A strange expression changed Tomaso’s features. “I could pound you right into the bloody ground. Smash your dumb-looking little face right in, I could, if you don’t shut up.”

“Don’t your dad care?”

A fragile pause.

“Fuck off, would you? Sheesh, you’re a nosy kid.” He turned his chair so that he would not have to look at her. “She’s wrong, you know,” he said to me. “My father cares. My real father. He’s down in Texas. When he finds out they got me in a foster home up here, and how they stuck me in some fucking baby class, he’ll come take me away.”

I nodded.

“I don’t really belong in a class like this. My real father, he’ll come get me pretty soon. He knows I’m waiting.”

Over the recess period I had two aides take the three children out to the playground while I went down to the office for a quick look at Tomaso’s folder.

Not much of a file. Tomaso was one of the hundreds of migrant children who pass through our part of the state every year. His schooling had been sketchy. No one had made a serious attempt to find out what had happened when he was elsewhere, or for that matter, what had happened here.

The only notable thing in the folder was his family history. Even that was all too similar to the stories of many other children who had worked their way to me. He had been born down south, Texas, it said, although in truth it was probably Mexico. His mother had died when he was an infant. His father had remarried. A million little details clouded my mind as I read, the agonies I had come to know lives like Tomaso’s held. When he was five, his stepmother had fatally shot his father and older brother in a family argument. I stopped. Reread: Fatally shot his father. Tomaso had witnessed the occurrence.

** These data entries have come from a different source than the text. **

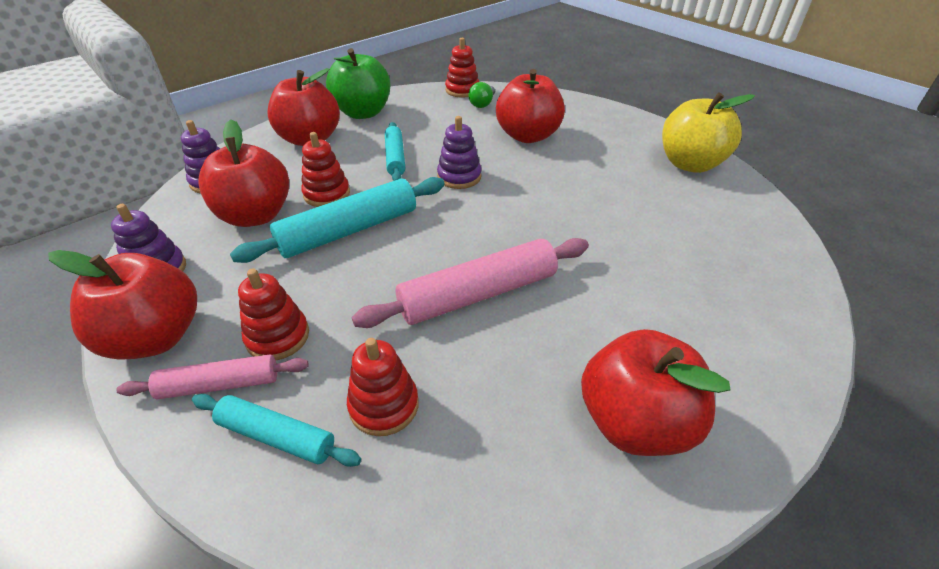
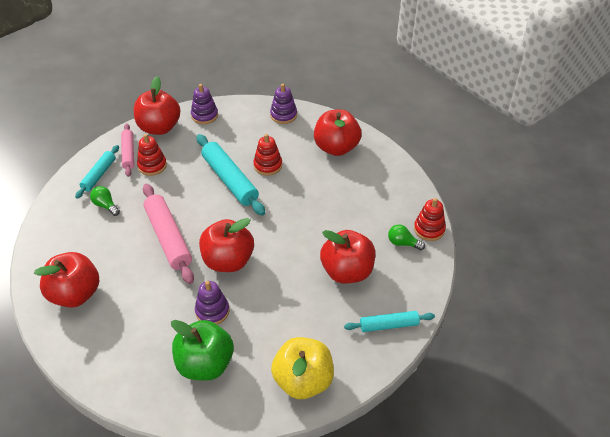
camera: 90 degrees right, 5 degrees up
(255, 215) = (247, 139): red apple -> red apple (228, 260)
(363, 113) = (379, 170): green apple -> green apple (205, 364)
(384, 405) = (105, 205): red stacking toy -> green light bulb
(395, 158) = (311, 193): turquoise rolling pin -> turquoise rolling pin (389, 325)
(459, 177) = (286, 228): purple stacking toy -> purple stacking toy (212, 311)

After the father’s death, the stepmother was imprisoned, and Tomaso, the sole surviving member of the family, was placed in the custody of the state. Seven foster homes followed. All this had happened in the Southwest. Then a paternal uncle showed up and took Tomaso off to live with him. Authorities in Washington state found Tomaso at age seven picking strawberries in the fields. He had never been in school. Then child abuse in Colorado, and Tomaso was removed from the uncle’s care. Into foster homes again. Three of them this time. He never stayed very long. “Antisocial personality,” “unable to form attachments” was scrawled over and over again along the way. Back to the uncle’s care after a four-month separation, north to our state. The next time Tomaso was heard from, he had been sold to a couple in Michigan for $500. Finding him unmanageable, the couple tracked down the uncle to get their money back. Unable to get it from him, they contacted authorities. The uncle was arrested. For some reason I could not determine, Tomaso was returned to our state. Back into foster-home placement.

His school career, to say the least, had been erratic. Between the late starts and the frequent moves, Tomaso had never been in any school longer than four months. Nor did anyone seem to know in what grade to place him. In Washington they put him in first grade, second and third in Colorado, second grade here, third in Michigan and fourth here again. An IQ test administered in Colorado gave Tomaso a full-scale IQ of 92. The group test in Michigan gave him an 87. All his academic skills were delayed. In math he was more than a year behind the rest of the children in his class. His reading skills were hardly above that of a first grader.

However, it was not his IQ or his attendance or his lack of skills that had brought Tomaso to my room that November. What had was obvious. After numerous attempts to keep him mainstreamed in a normal classroom in his home school, the teacher had finally given up after coming across Tomaso strangling a younger pupil on the playground. The routes of suspension, whacks and even being sent to juvenile hall with a parole officer did not markedly affect Tomaso’s behavior. Having no full-time classroom for severely disturbed children in the district, the authorities placed him on homebound instruction. However, at this the foster parents protested. They would turn Tomaso out if he were made to stay home all day. The only alternative had been my room. Still on homebound in the mornings, Tomaso became my new student in the afternoons.